One such reading is interrupted by the police and Edgar Allen Poe is brought in for questioning. Inspector Emmett Fields has finally recognized the crime scene. It comes from The Murders in the Rue Morgue, a story by Edgar Allen Poe. At first he might be a suspect, but that seems improbable given the little evidence they have, but Poe is the only lead thus far. A second crime is committed, this time a critic, Ludwig Griswold, is killed in the same manner as the narrator in The Pit and the Pendulum was subject to. This time Edgar Allen Poe is brought in, not as a suspect, but as a consultant in the hopes he can help them catch the murderer before he strikes again. The clues left lead him to believe the next murder will take place at a costume ball, just like the one in The Masque of the Red Death. Just like the one Colonel Hamilton holds every year. In the story, it is the host who dies first. However, they learn too late that is isn't the colonel who is the target, but Emily, who is kidnapped during the commotion.
The next day a message is delivered to the police. Edgar Allen Poe is to write about the crimes and have them printed in the paper. If he does not, Emily will die. The murderer will continue to kill, but with each victim clues will be given to help find and rescue Emily. But will Edgar Allen Poe figure out the clues in time?
The Murders in the Rue Morgue is considered by many to be the first detective story. Making a detective story with Edgar Allen Poe as the protagonist seems like a great idea. So why doesn't it work? Unfortunately, and I really hate to say this, a large part of this has to do with John Cusack. The Raven is a period piece, but I didn't buy it. There's something about the way John Cusack talks and acts that takes me out of the 1840s. He's far too modern in that regard. To be fair to John Cusack, he is not the only actor in this film who feels out of place and the script is partially to blame for that. Far too often the dialogue sounded too modern as well. This would be forgivable if the central mystery was intriguing, but alas it is not. The use of Edgar Allen Poe is superficial at best.

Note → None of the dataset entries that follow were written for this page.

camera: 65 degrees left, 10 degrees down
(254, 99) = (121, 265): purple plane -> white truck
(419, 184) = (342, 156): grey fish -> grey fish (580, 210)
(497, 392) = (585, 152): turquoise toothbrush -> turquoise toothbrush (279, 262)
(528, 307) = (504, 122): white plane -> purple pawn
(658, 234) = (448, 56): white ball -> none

Instead of being the heart of the mystery, its mostly reduced to minor references that point to the next murder / clue. It lacks the depth needed to be intriguing. Additionally, the late action scenes are too generic to be engaging. The filmmakers take what is an incredible central idea and waste it with some of the worst execution.

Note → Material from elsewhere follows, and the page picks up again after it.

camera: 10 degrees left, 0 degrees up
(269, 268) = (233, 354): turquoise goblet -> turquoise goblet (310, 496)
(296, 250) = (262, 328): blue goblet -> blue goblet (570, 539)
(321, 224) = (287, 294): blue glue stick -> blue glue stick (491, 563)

The only extra on the DVD is an audio commentary track with the director, James McTeigue, and a trio of producers, Aaron-Ryder, Mark D. Evans, and Trevor Macy. The Blu-ray also has 11 minutes of deleted / extended scenes. There's a 14-minute making of featurette and 10-minute look at the real life of Edgar Allen Poe. A 2-minute promo piece is next. John Cusack joins James McTeigue for a 3-minute interview featurette. And finally, there is a five-minute featurette on the music.
The film looks good, given the stylistic choices made by the filmmakers. It is often a dark film and the color palette is limited in range, so there is not a lot of flash there. Granted, there's nothing overtly wrong with the transfer, as there are high level of details, strong contrast, no compression issues, no digital manipulation, etc., but it isn't the best example of high definition either. The audio is good with very clear dialogue, good fidelity, etc. There's good separation with nice dynamic and directional effects and the surround sound speakers are put to good use.
The Blu-ray Combo Pack does cost 40% more than the DVD, which is a bit much, even given the number of exclusive extras.
Wasted opportunity. That's the best way to describe The Raven. Even if you are interested in the movie, there's not enough extras on the DVD to be worth a rental. Meanwhile, calling the Blu-ray Combo Pack a rental is as enthusiastic as I'm willing to go.